On the other end, JPEG2000 are lighter, so you can download the whole data and process the whole file… hopefully we now have OpenJPEG (a free and open source driver to read JPEG2000 shipped in GDAL by default) which is performant enough to extract the data locally, so the processing time should be acceptable but again you'll need to download the whole file.

If you chose to read the JPEG2000 over the internet (as we saw earlier) this will result in a lot of GET calls and a lot of useless data transfer.

$ facts

AWS S3 pricing:

Based on ☝️let's write a scenario of a web viewer using AWS Lambda.


  • Size: 25 Tb
  • Storage: 25 Tb * 1000 * 0.023 = 575 $ / month
  • 1M tile requests / month
  • Data access: (1M * 110 (GET requests) / 1000) * 0.004 = 440 $ *
  • Processing time (1536 Mb AWS Lambda): (3 second * 1M * 1536 / 1000) * 0.00001667 $ = 76,81 $ **

*Using Kakadu driver you might reduce this by half (~60 GET requests) but you have to pay couple thousand $ to get the license)

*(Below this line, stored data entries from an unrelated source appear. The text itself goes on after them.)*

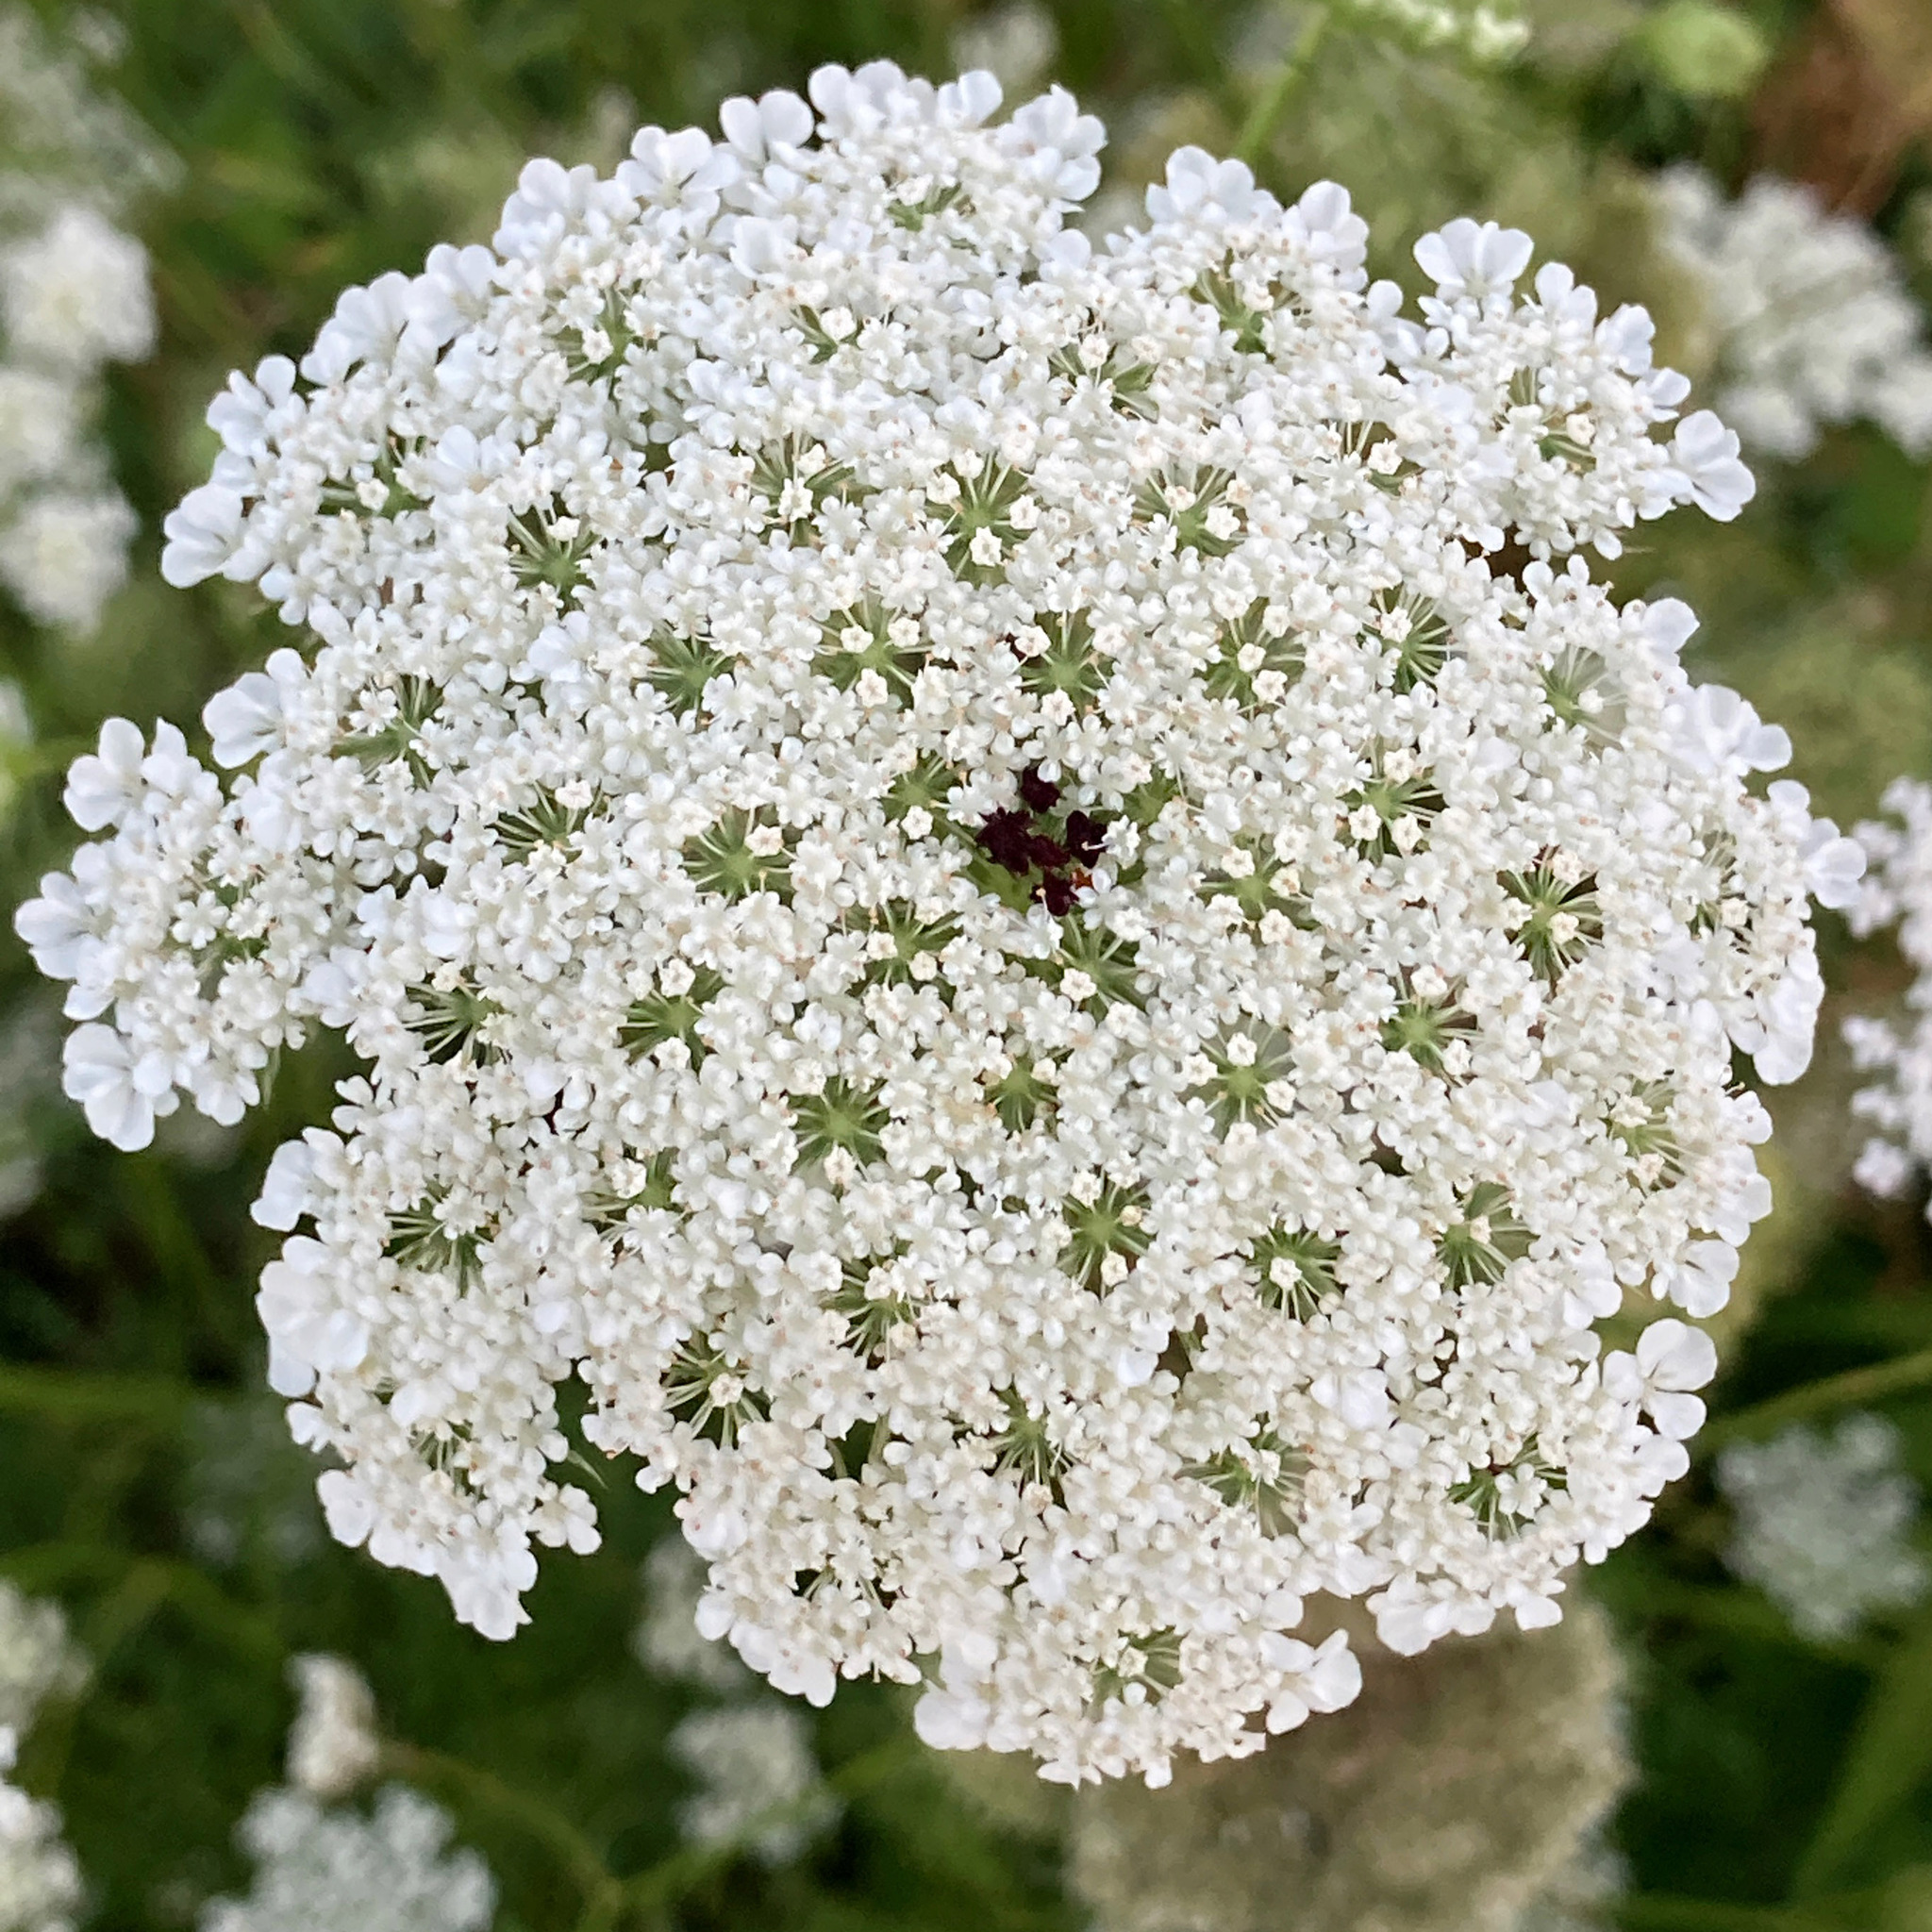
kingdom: Plantae
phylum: Tracheophyta
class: Magnoliopsida
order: Apiales
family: Apiaceae
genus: Daucus
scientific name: Daucus carota
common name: Wild carrot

**AWS lambda cost 0.00001667 per GigaSecond | considering 3 sec per tile is quite optimistic

COST: 575 + 440 + 76.81 = 1091.81 $ (440 + 76.81 = 516.81 $ for processing)

COG (deflate)

  • Size: 50 Tb
  • Storage: 50 Tb * 1000 * 0.023 = 1150 $ / month
  • Data access: (1M * 5 (GET requests) / 1000) * 0.004 = 20 $
  • Processing time (1536 Mb AWS Lambda): (1 second * 1M * 1536 / 1000) * 0.00001667 $ = 25.60 $ *

*Reading a tile from a COG is at least 3 times faster than for JPEG2000

COST: 1150 + 20 + 25.60 = 1195.60 $ (20 + 25.60 = 45.60 $ for processing)

Those number are made from hypothesis but I believe they are close to what's going in in real world between JPEG2000 and COG. Basically if you just care about storage cost JPEG2000 is your best option, but at the end someone will have to pay $$$ to access/process the data. I believe if you store the data and provide services around, COG should be a better long term solution.

The Ultimate data format ?

As we saw in the intro, image formats (compression) can have a huge impact on data accessibility and thus usage (easier to download a 70Mb file than a 1.5Gb one).

Short answer to the question: there is not such thing as an Ultimate data format, in the real world there are plenty of good data formats. At the end of the day it rely and what you want the user to do.

Here are the question you should answer before choosing a format.

  • Do you want users to visualise the data online ?
  • Do you want users to download the data to run processes ?:
  • Do you want users to create services on the cloud ?
  • Do you care about compression artefacts ?
  • What is your data type (Byte|Float|Int) ?
  • Do you provide processing services ?

Unsolicited 2cents advise:

  • Use WEBP compression for RGB or RGBA dataset (there is a lossless option). This is the best option if you are looking for space saving, but sadly is only compatible with GDAL 2.4.0 . JPEG compression might be a safer choice.
  • use Deflate compression with PREDICTOR=2 and ZLEVEL=9 options for non-Byte or non RGB datasets.
  • Use internal overviews any time.
  • Use 256 or 512 internal block size (256 for deflate and 512 for WEBP/JPEG compressed datasets ?)
  • Prioritize internal bitmask instead of nodata value. And maybe give $ to someone to fix the small `bug` in GDAL which puts bitmask at the end of COGs.